If you encounter or are informed of an incident involving Helpmefindthejob in your deployment:

  1. Stabilise: if the incident is ongoing and involves automatic harm (e.g., systematic bias against a documented persona class), activate the kill-switch (HELPMEFINDTHEJOB_DETERMINISTIC_ONLY=true) until you have understood and contained the issue.
  2. Document: capture the relevant audit-log slice, the user's reported experience, and the system state at the time of incident.
  3. Notify:
  4. Internal: your data-protection officer, your oversight person, your organisation's relevant senior accountable individual.
  5. The provider: via SECURITY.md for security-related incidents or via a GitHub Issue tagged incident-ai-act for AI-Act-related incidents.
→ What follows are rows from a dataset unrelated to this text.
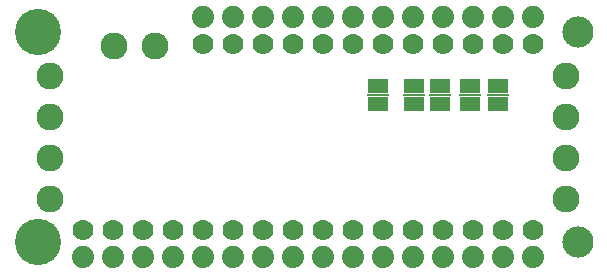
<source format=gbr>
G04 EAGLE Gerber RS-274X export*
G75*
%MOMM*%
%FSLAX34Y34*%
%LPD*%
%INSoldermask Bottom*%
%IPPOS*%
%AMOC8*
5,1,8,0,0,1.08239X$1,22.5*%
G01*
%ADD10C,2.286000*%
%ADD11R,1.701800X1.270000*%
%ADD12R,1.828800X0.152400*%
%ADD13C,2.641600*%
%ADD14C,3.911600*%
%ADD15C,1.879600*%
%ADD16C,1.778000*%


D10*
X89950Y191770D03*
X124950Y191770D03*
D11*
X415290Y142240D03*
X415290Y157480D03*
D12*
X415290Y149860D03*
D11*
X391160Y142240D03*
X391160Y157480D03*
D12*
X391160Y149860D03*
D11*
X365760Y142240D03*
X365760Y157480D03*
D12*
X365760Y149860D03*
D11*
X344170Y157480D03*
X344170Y142240D03*
D12*
X344170Y149860D03*
D11*
X313690Y157480D03*
X313690Y142240D03*
D12*
X313690Y149860D03*
D13*
X482600Y203200D03*
X482600Y25400D03*
D14*
X25400Y203200D03*
X25400Y25400D03*
D15*
X165100Y215900D03*
X190500Y215900D03*
X215900Y215900D03*
X241300Y215900D03*
X266700Y215900D03*
X292100Y215900D03*
X317500Y215900D03*
X342900Y215900D03*
X368300Y215900D03*
X393700Y215900D03*
X419100Y215900D03*
X444500Y215900D03*
X165100Y12700D03*
X190500Y12700D03*
X215900Y12700D03*
X241300Y12700D03*
X266700Y12700D03*
X292100Y12700D03*
X317500Y12700D03*
X342900Y12700D03*
X368300Y12700D03*
X393700Y12700D03*
X419100Y12700D03*
X444500Y12700D03*
X139700Y12700D03*
X114300Y12700D03*
X88900Y12700D03*
X63500Y12700D03*
D10*
X35560Y131352D03*
X35560Y166352D03*
X35560Y62010D03*
X35560Y97010D03*
X472440Y96740D03*
X472440Y61740D03*
X472440Y166590D03*
X472440Y131590D03*
D16*
X165100Y193040D03*
X190500Y193040D03*
X215900Y193040D03*
X241300Y193040D03*
X266700Y193040D03*
X292100Y193040D03*
X317500Y193040D03*
X342900Y193040D03*
X368300Y193040D03*
X393700Y193040D03*
X419100Y193040D03*
X444500Y193040D03*
X444500Y35560D03*
X419100Y35560D03*
X393700Y35560D03*
X368300Y35560D03*
X342900Y35560D03*
X317500Y35560D03*
X292100Y35560D03*
X266700Y35560D03*
X241300Y35560D03*
X215900Y35560D03*
X190500Y35560D03*
X165100Y35560D03*
X139700Y35560D03*
X114300Y35560D03*
X88900Y35560D03*
X63500Y35560D03*
M02*

</source>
The provider acknowledges within 5 working days and supports with technical analysis.
  6. Supervisory authority: per Article 73, serious incidents are notified to the relevant market-surveillance authority within the regulatory window (15 days for general serious incidents, 2 days for incidents involving widespread infringement). Your jurisdiction's data-protection authority may also need notification under GDPR Article 33 if the incident is a personal-data breach.
  7. Remediate: apply the technical and procedural mitigations the joint analysis identifies.
  8. Post-incident review: document the incident, the remediation, and any policy or configuration changes that result. This documentation feeds your next risk-register review and may inform the provider's risk-register update for the upstream project.

11. Decommissioning

When you decommission a deployment:

  1. Notify users at least 30 days in advance with clear instructions on how to export their data.
  2. Honour all in-flight data-subject requests under their original timing.
  3. Retain the audit log for the legally-required minimum after decommissioning (typically the longer of your retention policy and any pending investigation period).
  4. Securely erase encrypted-at-rest data after the retention window expires.
  5. Notify the project provider (via GitHub Discussions or maintainer contact) so we can update our list of known deployers for the post-market monitoring plan.

12. Limitations of this manual

This manual is a single document. It does not replace:

  • Your organisation's privacy policy
  • Your organisation's data-protection impact assessment for the deployment context
  • Your organisation's sector-specific compliance framework
  • Your legal counsel
  • Direct dialogue with your jurisdiction's data-protection authority on novel questions

If something in your context is not covered here, raise an issue on the project repository or contact the maintainer; recurring deployer questions will be folded into future revisions.


13. Append log

  • 2026-05-18: initial deployer operating manual drafted as part of Week 2 task 2.8 of the NLnet NGI Zero Commons Fund grant sprint.
  • 2026-05-24 (PlanTowardPerfection box 1.4.1): finalised with §8.1 "Article 22 / Article 86 right to human review of an AI decision" — an 8-step operational procedure (receiver, intake artefact, SLA, review depth, verdict communication, retention, log-the-review-action, aggregate review) plus the layering note distinguishing Article 14 (provider) / Article 26 (deployer) / Article 22 (user right). Pre-deployment checklist updated with the corresponding documentation item. Closes the gap that prior versions covered Article 26 obligations table at §2 + provider-side human-oversight at §5, but never spelt out the operational procedure for handling the per-user appeal — leaving deployers to invent the workflow at first request.